Integration- and intake-induced flow distortions and their impact on aerodynamic fan performance

Abstract

This paper provides a general overview of the most recent activities at DLR’s Institute of Propulsion Technology dedicated to the appraisal of fan performance under the influence of installation and intake induced flow distortions. Most of the results are to be considered work in progress and the intention of this paper is to merely provide a general overview of the current research demands for current and future propulsors powering medium and largely sized engines. The first part of the paper summarizes a ground induced inlet distortion study carried out with the V2500 transonic fan stage. One of the objectives was to provide reference results for a realistic and engine representative fan stage with a relatively high fan total pressure ratio.

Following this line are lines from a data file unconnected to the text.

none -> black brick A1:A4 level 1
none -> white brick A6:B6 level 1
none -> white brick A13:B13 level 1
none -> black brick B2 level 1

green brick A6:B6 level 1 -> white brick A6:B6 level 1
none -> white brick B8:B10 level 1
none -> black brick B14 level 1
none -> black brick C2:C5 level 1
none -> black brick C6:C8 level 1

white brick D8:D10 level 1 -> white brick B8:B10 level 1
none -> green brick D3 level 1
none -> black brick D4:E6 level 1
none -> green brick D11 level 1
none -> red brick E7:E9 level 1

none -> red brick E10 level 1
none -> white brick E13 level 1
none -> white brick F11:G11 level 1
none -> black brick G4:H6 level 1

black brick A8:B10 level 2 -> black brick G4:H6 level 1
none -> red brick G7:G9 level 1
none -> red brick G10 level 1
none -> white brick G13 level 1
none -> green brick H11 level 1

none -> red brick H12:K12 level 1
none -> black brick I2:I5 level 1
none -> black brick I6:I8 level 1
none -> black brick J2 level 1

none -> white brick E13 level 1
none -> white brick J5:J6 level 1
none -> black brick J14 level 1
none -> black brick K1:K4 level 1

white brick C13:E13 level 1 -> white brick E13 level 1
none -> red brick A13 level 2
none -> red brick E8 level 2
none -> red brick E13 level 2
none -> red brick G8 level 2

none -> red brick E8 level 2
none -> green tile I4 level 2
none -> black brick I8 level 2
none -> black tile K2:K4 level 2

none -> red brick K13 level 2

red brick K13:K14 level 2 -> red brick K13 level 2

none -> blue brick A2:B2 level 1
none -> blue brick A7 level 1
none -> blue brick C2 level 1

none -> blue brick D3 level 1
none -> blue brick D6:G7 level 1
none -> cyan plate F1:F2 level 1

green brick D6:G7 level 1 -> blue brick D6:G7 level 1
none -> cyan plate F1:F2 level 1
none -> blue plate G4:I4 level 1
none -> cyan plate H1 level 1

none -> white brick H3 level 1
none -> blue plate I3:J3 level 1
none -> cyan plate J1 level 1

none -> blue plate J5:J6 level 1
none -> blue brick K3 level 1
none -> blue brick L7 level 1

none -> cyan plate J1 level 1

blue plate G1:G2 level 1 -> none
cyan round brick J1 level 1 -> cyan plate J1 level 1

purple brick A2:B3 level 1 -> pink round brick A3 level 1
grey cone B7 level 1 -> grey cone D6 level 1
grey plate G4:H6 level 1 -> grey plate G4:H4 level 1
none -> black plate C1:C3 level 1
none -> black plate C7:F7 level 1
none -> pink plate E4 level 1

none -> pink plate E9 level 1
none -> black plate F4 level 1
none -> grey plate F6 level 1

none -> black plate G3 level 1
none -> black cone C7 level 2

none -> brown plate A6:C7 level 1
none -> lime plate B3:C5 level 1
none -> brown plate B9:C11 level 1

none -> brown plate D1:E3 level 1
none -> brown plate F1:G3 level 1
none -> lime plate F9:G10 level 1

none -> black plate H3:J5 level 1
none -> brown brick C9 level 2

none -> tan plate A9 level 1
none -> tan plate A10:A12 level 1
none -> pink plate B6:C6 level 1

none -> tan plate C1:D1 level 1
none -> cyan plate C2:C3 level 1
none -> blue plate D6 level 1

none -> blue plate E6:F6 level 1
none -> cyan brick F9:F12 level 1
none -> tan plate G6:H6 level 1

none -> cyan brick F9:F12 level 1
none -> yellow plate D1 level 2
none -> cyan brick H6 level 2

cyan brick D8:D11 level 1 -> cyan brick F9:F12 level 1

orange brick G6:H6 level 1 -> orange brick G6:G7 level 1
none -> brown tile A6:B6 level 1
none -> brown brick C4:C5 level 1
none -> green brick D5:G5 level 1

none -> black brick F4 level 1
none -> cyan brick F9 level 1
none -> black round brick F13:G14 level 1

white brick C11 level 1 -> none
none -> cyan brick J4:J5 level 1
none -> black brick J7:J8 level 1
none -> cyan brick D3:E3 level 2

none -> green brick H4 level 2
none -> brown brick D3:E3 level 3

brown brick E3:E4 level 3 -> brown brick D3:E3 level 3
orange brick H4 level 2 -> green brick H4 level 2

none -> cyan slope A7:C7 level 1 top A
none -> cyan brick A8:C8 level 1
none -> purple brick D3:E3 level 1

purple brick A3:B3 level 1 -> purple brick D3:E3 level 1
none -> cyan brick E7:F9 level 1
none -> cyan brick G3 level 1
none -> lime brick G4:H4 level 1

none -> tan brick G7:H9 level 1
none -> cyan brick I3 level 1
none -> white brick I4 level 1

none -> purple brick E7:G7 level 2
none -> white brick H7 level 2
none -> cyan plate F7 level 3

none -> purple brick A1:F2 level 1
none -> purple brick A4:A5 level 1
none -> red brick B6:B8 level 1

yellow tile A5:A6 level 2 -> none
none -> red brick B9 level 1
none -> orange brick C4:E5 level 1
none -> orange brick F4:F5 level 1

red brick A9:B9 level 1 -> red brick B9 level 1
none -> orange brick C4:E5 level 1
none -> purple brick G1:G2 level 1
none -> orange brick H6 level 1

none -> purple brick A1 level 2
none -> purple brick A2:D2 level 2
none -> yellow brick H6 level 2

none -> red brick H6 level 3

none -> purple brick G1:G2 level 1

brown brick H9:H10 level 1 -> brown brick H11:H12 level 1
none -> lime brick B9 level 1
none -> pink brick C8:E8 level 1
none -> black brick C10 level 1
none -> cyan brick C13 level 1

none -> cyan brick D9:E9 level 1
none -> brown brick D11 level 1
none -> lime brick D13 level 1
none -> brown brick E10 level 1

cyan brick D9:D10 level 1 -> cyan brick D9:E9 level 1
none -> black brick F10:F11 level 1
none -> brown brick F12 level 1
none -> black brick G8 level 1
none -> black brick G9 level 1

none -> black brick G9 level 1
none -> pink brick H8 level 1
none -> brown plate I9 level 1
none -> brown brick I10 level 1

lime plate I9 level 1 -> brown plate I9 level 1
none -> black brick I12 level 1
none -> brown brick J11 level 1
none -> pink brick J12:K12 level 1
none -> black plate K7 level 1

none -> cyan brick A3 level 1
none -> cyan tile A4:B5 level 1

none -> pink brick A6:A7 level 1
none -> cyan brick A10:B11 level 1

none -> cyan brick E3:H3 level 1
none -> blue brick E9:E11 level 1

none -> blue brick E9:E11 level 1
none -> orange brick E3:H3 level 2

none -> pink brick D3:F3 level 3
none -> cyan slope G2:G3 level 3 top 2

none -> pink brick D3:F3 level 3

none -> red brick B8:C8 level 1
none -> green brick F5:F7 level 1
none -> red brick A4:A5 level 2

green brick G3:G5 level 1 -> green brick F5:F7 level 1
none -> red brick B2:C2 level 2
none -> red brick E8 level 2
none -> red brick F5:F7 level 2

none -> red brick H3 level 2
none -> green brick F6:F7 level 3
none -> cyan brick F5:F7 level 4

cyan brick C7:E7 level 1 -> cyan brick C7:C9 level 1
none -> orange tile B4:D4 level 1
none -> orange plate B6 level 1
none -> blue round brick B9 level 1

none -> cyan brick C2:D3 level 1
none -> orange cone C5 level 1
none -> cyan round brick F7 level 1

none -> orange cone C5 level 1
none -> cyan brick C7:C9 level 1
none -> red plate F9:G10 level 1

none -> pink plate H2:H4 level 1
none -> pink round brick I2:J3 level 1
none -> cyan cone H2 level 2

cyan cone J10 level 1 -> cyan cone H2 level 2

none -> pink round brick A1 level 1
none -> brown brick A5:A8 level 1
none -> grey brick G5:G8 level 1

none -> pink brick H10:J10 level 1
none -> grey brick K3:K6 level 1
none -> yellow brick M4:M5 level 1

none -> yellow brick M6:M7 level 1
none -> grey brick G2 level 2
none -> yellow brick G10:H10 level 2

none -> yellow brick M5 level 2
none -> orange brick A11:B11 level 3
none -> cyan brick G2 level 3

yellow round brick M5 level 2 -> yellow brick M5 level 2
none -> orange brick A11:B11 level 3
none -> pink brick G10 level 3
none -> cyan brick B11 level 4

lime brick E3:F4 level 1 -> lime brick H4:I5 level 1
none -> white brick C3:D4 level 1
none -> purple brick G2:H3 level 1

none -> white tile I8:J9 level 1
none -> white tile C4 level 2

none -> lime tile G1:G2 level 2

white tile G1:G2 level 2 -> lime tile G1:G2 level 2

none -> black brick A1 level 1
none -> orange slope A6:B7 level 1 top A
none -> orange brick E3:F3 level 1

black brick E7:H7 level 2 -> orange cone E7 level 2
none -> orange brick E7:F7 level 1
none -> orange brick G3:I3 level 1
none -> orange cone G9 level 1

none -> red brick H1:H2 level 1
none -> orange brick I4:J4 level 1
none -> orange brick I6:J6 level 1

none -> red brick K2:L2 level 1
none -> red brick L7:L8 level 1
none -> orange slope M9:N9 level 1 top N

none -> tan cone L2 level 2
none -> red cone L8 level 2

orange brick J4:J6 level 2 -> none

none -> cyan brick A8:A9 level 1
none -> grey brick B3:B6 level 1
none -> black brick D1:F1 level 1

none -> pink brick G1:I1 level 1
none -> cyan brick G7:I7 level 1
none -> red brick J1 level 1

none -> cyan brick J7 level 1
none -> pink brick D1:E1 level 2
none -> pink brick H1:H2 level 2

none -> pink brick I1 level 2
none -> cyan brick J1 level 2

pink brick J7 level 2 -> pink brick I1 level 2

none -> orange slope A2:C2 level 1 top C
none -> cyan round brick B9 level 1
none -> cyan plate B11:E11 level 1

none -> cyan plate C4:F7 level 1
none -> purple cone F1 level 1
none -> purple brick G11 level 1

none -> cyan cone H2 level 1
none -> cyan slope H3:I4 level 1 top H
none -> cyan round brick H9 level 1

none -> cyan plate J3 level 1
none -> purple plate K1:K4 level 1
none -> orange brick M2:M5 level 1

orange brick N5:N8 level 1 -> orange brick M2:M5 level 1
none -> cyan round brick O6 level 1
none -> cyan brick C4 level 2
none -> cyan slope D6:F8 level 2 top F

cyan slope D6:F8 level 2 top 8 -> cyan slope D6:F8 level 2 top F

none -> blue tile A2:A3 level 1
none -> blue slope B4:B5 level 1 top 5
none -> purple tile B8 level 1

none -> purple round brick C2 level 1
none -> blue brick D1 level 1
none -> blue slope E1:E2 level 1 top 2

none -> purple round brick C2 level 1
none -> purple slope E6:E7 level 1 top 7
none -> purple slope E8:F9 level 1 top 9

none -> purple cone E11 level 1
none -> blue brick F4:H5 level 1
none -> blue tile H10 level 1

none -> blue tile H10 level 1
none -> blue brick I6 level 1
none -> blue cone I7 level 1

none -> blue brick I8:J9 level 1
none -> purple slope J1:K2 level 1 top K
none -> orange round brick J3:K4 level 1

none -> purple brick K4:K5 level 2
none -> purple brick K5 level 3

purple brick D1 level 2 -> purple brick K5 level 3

Full scale measurements were taken at DLR’s research aircraft ATRA, allowing for a visualization of the flow structures ingested by the fan and a direct comparison with computational data from full annulus, fully coupled and unsteady CFD simulations of the entire ground, nacelle, intake, and fan system. The second part summarizes the comparison of the sensitivity of the operational behavior of two fans with different total pressure ratios towards a generic yet realistic inlet distortion. Results from unsteady CFD computations of the V2500 fan will be compared with those of a research fan with a substantially lower fan pressure ratio (Fan135). The focus of the third part of this paper is to introduce a design methodology for closely coupled intake and fan systems and to present results from a preliminary design study, aiming at short and ultra-short inlets in combination with a fan pressure ratio FPR=1.35 fan being representative for future UHBR engines.